• How to complete this task
Where the material below has a line containing "Constructing a naive", start repeating exactly, and keep going through the line containing "K-means is an", with no other lines.
Exercise input: Begin
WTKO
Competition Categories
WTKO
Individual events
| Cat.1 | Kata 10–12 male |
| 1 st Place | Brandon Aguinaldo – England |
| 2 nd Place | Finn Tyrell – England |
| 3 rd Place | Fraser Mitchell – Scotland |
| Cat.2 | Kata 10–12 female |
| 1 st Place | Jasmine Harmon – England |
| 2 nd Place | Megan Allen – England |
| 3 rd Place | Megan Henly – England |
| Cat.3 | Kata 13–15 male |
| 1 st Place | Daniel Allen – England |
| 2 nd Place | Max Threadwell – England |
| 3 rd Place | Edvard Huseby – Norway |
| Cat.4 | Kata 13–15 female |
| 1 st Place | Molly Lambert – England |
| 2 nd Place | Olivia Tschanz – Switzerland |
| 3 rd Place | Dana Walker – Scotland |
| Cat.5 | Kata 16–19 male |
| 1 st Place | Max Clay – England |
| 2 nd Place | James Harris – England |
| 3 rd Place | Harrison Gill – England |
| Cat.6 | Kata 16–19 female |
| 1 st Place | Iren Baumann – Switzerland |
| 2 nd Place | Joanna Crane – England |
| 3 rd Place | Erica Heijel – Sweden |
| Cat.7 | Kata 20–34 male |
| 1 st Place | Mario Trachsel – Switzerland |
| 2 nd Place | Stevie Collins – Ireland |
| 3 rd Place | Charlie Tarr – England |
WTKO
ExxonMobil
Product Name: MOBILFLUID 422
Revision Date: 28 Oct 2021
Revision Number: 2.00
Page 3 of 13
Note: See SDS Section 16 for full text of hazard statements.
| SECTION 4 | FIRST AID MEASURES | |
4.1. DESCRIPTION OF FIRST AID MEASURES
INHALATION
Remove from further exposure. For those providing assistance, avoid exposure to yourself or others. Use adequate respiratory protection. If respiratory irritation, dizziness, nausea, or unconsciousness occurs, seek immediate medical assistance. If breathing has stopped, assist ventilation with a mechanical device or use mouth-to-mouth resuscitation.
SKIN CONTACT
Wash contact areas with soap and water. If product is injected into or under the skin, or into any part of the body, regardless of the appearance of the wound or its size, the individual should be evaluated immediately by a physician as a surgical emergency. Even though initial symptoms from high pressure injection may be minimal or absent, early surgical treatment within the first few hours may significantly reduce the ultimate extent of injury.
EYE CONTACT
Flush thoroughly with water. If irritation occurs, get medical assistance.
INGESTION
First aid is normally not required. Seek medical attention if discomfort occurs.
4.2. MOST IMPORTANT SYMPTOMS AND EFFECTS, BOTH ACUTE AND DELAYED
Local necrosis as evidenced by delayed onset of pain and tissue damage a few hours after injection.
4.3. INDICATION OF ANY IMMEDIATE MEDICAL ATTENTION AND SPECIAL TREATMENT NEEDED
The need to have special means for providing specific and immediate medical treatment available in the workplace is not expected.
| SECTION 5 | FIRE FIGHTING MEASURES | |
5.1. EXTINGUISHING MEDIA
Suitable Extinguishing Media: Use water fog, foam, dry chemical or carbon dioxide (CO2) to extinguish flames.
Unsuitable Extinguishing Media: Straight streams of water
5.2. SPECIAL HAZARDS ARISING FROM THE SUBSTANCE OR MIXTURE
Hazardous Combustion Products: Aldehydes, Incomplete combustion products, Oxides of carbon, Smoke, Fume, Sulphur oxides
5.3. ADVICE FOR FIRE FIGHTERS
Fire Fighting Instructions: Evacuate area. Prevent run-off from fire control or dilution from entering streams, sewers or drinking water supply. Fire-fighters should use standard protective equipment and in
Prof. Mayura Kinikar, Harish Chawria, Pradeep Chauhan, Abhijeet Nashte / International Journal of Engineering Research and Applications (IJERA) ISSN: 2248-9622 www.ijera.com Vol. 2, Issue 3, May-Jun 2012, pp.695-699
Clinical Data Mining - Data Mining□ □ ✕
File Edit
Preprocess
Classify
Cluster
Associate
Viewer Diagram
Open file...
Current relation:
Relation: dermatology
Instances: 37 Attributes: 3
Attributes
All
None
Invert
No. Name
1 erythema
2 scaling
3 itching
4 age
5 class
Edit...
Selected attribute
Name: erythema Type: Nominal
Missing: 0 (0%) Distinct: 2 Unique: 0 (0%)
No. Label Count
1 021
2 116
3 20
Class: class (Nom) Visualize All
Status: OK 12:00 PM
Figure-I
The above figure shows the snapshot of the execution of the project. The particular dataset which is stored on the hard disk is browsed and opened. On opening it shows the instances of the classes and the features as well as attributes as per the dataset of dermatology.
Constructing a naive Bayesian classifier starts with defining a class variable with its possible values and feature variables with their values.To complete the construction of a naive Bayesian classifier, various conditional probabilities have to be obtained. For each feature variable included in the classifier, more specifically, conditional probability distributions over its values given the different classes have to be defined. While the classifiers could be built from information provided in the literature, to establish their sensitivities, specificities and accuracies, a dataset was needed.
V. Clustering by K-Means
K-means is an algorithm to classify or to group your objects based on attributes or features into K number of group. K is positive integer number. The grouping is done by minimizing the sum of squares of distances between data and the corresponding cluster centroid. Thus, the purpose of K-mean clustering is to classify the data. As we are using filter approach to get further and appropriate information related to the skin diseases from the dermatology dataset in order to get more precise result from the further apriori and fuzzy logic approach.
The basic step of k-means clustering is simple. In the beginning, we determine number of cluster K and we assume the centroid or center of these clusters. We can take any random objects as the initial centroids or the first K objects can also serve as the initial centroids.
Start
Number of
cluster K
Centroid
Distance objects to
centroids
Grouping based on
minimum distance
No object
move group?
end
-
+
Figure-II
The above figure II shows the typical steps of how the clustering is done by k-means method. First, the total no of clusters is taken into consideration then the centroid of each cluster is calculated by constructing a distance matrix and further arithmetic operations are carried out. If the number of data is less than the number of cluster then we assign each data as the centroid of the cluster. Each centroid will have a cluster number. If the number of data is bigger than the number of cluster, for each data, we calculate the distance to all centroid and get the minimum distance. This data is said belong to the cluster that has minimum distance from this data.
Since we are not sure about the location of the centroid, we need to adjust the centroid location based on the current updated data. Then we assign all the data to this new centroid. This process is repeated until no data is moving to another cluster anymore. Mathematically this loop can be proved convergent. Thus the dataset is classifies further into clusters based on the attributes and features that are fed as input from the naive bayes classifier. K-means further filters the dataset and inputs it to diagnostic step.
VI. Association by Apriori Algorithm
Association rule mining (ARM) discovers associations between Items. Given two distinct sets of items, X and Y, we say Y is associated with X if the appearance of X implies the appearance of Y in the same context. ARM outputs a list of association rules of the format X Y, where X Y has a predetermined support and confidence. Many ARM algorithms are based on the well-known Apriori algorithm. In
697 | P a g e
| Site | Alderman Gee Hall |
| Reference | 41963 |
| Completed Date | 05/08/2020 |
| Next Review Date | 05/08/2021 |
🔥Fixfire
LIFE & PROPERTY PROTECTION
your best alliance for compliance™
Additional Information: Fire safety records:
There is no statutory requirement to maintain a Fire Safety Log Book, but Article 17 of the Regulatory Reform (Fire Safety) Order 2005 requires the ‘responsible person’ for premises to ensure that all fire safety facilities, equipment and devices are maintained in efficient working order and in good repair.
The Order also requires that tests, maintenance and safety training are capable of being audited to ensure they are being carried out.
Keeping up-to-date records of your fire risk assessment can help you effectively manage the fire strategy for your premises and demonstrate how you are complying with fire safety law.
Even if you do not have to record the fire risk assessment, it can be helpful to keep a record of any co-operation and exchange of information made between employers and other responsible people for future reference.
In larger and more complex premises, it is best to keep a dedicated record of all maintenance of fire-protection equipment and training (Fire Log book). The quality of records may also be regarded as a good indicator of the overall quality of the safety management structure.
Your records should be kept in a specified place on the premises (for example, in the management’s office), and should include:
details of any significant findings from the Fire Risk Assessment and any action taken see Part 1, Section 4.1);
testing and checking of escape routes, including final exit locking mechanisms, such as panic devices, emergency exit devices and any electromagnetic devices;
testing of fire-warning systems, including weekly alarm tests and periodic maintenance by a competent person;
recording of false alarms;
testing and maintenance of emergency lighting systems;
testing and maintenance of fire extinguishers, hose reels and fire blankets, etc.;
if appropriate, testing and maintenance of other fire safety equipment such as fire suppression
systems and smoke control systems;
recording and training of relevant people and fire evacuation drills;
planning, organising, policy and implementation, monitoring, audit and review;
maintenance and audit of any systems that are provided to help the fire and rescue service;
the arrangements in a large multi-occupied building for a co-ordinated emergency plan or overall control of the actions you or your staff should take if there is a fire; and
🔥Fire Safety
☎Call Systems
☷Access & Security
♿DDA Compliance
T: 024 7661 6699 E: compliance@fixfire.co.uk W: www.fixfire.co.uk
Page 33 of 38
Exercise input: End
• Answer section
Constructing a naive Bayesian classifier starts with defining a class variable with its possible values and feature variables with their values.To complete the construction of a naive Bayesian classifier, various conditional probabilities have to be obtained. For each feature variable included in the classifier, more specifically, conditional probability distributions over its values given the different classes have to be defined. While the classifiers could be built from information provided in the literature, to establish their sensitivities, specificities and accuracies, a dataset was needed.
V. Clustering by K-Means
K-means is an algorithm to classify or to group your objects based on attributes or features into K number of group. K is positive integer number. The grouping is done by minimizing the sum of squares of distances between data and the corresponding cluster centroid. Thus, the purpose of K-mean clustering is to classify the data. As we are using filter approach to get further and appropriate information related to the skin diseases from the dermatology dataset in order to get more precise result from the further apriori and fuzzy logic approach.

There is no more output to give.